Personal information
- Full name: Christopher Francis Lethbridge
- Date of birth: 24 May 1890
- Place of birth: Brighton East, Victoria
- Date of death: 25 March 1970 (aged 79)
- Place of death: Caulfield, Victoria
- Original team(s): Sydney YMCA
- Height: 183 cm (6 ft 0 in)
- Weight: 83 kg (183 lb)

Playing career^{1}
- Years: Club / Games (Goals)
- 1913–1922: Fitzroy / 148 (19)

Coaching career^{3}
- Years: Club / Games (W–L–D)
- 1925: Fitzroy / 17 (12–5–0)
- ^{1} Playing statistics correct to the end of 1922.^{3} Coaching statistics correct as of 1925.

Career highlights
- Fitzroy premiership player 1913; Fitzroy premiership captain 1922; Fitzroy captain 1921–1922;

= Chris Lethbridge =

Australian rules footballer and coach

Christopher Francis Lethbridge (24 May 1890 – 25 March 1970) was an Australian rules footballer who played with Fitzroy in the VFL.

==Family==
The son of Christopher Montague Lethbridge (1852–1906), and Alice Maud Lethbridge (died 1922), née Emmerson, Christopher Francis Lethbridge was born in Brighton East on 24 May 1890. The family moved to Wagga Wagga in New South Wales very early in his life.

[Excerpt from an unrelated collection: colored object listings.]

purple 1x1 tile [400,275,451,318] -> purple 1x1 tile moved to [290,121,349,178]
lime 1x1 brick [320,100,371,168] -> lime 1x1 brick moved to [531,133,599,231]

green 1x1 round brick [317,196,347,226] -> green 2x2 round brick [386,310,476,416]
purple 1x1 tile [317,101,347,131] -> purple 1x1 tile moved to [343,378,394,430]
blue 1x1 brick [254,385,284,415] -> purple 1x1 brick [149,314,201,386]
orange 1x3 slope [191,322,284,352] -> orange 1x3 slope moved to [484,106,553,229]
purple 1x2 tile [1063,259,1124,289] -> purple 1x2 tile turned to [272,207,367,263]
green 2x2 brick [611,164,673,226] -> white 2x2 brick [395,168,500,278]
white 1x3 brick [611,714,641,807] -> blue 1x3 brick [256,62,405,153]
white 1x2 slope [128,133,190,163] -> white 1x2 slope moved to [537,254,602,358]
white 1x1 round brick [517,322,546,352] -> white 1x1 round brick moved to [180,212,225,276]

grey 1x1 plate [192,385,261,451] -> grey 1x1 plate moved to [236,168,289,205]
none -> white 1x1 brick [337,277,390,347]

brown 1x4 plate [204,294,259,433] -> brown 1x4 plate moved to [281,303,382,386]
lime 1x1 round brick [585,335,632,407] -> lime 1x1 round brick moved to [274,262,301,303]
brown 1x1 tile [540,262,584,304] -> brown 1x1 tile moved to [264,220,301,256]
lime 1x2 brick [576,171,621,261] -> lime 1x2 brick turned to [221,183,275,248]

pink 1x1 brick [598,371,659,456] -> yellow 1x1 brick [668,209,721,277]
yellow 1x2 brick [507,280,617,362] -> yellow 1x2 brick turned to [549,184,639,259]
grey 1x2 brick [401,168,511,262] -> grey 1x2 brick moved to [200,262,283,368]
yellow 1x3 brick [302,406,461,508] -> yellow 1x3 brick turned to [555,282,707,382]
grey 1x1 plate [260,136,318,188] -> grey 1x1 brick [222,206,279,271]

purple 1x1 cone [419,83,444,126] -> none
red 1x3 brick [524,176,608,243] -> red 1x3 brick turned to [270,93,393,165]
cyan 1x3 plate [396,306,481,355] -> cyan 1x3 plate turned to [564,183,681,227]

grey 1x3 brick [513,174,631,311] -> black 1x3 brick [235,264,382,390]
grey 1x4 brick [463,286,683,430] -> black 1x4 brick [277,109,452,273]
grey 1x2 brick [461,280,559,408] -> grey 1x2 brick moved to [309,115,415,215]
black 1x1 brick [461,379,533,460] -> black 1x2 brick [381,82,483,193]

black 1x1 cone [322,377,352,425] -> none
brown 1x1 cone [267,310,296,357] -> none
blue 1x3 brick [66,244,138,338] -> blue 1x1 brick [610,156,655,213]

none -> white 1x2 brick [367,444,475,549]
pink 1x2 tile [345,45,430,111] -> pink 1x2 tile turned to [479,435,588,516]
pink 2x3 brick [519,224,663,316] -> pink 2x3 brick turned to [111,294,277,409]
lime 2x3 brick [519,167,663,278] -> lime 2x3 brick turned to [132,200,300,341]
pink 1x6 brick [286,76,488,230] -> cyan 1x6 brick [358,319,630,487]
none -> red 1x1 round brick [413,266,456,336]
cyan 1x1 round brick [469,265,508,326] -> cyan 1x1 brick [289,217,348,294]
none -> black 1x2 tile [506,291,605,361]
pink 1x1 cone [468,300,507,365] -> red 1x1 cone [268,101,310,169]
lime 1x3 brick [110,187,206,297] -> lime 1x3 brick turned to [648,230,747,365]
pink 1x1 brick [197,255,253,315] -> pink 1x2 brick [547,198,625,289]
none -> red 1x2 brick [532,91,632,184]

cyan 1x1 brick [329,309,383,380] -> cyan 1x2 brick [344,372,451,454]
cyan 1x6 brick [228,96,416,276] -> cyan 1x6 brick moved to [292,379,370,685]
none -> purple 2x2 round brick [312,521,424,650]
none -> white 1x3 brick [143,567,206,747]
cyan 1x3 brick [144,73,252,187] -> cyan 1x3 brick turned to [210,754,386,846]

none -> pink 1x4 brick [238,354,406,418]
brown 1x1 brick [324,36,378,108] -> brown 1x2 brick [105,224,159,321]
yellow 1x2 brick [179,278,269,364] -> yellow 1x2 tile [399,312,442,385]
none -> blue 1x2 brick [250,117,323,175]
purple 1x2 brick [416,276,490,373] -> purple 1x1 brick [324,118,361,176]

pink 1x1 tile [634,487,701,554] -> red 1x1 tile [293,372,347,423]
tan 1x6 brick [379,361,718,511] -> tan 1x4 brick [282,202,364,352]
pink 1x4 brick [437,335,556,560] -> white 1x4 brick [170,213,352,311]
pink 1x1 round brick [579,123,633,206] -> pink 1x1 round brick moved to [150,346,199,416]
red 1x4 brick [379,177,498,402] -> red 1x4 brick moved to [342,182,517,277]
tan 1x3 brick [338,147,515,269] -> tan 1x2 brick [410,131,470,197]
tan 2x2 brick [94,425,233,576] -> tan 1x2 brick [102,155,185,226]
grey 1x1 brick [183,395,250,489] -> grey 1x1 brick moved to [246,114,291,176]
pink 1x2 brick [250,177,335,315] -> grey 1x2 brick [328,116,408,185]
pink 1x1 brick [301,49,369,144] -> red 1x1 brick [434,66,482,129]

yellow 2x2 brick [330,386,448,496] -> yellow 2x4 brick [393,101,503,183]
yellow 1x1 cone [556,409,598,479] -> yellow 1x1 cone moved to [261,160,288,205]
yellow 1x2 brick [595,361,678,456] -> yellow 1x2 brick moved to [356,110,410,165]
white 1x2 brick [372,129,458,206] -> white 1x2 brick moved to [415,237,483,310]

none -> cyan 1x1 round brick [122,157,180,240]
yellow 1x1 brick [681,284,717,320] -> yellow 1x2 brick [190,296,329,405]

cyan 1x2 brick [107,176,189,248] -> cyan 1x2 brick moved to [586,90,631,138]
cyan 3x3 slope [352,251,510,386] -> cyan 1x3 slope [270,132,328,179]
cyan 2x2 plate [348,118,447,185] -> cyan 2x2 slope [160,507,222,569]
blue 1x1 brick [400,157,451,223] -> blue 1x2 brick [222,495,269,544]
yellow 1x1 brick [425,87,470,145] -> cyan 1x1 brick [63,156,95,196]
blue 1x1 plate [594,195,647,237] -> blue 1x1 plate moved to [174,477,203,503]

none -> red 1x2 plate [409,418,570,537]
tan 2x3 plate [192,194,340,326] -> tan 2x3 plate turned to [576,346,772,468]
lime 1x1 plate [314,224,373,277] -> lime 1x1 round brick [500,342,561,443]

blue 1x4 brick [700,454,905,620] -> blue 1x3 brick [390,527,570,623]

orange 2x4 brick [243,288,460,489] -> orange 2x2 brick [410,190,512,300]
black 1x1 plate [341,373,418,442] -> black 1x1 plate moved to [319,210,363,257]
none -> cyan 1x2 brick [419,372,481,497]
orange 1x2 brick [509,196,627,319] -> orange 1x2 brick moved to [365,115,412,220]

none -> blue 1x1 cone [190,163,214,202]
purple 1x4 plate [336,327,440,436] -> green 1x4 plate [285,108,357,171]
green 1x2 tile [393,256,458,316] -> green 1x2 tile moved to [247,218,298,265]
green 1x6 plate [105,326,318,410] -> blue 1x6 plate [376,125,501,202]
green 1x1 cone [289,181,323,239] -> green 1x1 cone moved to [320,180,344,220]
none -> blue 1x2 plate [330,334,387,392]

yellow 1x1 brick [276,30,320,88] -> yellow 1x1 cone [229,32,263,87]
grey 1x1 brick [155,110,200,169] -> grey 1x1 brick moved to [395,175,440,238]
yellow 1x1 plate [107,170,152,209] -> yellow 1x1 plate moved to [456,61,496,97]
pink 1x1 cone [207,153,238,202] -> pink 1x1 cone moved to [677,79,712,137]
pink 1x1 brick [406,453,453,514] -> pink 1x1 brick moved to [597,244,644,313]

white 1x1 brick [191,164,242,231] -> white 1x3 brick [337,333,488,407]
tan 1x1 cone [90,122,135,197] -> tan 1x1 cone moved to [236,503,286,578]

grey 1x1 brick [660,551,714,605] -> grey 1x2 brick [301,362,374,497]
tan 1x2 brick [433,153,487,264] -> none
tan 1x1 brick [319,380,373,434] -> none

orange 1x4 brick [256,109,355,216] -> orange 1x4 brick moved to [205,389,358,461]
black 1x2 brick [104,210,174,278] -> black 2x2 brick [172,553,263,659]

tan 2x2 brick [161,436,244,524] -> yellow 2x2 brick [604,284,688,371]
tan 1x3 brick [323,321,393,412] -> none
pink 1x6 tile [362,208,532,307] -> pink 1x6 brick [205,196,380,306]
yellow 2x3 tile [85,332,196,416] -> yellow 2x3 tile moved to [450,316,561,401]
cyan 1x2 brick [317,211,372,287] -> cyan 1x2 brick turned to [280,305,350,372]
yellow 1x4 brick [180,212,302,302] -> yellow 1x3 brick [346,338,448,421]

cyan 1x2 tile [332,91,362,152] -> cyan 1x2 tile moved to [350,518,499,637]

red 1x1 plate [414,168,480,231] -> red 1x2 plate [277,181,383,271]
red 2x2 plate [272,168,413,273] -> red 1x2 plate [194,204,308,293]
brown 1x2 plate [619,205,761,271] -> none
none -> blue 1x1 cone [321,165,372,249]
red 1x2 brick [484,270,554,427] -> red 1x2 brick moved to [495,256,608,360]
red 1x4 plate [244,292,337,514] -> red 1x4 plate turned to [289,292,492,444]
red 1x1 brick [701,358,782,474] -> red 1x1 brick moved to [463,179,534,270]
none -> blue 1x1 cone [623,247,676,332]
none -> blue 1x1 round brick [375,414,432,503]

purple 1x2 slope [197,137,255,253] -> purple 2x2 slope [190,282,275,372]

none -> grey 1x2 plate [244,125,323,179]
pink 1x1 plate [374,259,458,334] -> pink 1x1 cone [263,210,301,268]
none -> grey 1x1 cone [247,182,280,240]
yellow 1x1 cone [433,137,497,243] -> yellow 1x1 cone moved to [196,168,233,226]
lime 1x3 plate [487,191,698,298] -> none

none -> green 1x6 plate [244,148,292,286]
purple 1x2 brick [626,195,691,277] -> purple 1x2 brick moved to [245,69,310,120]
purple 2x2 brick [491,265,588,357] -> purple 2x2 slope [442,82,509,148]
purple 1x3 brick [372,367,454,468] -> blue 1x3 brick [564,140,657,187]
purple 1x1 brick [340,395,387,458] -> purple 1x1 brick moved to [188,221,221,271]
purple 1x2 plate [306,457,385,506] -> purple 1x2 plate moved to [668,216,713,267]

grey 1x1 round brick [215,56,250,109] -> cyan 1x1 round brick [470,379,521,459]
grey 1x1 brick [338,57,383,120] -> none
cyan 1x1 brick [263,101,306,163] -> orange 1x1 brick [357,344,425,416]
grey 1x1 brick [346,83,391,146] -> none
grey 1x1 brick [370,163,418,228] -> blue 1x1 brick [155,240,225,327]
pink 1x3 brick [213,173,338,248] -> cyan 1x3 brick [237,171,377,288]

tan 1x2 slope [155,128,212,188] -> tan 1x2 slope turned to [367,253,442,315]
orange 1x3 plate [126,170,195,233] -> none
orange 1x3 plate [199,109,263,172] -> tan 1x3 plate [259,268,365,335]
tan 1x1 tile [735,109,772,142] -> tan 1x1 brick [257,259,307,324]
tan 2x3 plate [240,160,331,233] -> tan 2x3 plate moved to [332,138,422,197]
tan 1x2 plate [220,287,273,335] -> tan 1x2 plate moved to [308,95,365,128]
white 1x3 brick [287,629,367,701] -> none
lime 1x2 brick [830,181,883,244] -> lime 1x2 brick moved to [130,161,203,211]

He married Bertha Lillian White (1893–1974) on 18 March 1916.

==Football==
Lethbridge was originally from New South Wales and played in defence for Fitzroy.

Granted a clearance from Y.M.C.A. Sydney on 23 May 1913, he made his debut, against South Melbourne, on 7 June 1913; and was a member of Fitzroy's premiership side that year.

In 1921 he took over the captaincy from Percy Parratt and in 1922 he captained Fitzroy to another flag before retiring at the season's end, thus becoming one of the few players in league history to be a member of premiership sides in his first and last season.

===Non-playing coach===
Lethbridge returned to the Fitzroy in 1925 and — replacing Vic Belcher, who had gone to coach the City Football Club in Launceston — served as its non-playing coach for the 1925 season.

The announcement of his appointment caused genuine pleasure, for few players enjoy the popularity that Lethbridge does. It was in 1922 he led the Fitzroy team to the premiership, made his fearless play as a half-back made him famous wherever the Australian game was played. Lethbridge is a renowned footballer, and he has the reputation of being one of the toughest men the game has known. A fighter of great courage, it is a wonder his fearlessness has never cost him serious injury, but he generally emerged unscathed. (The Sporting Globe, 22 April 1925.)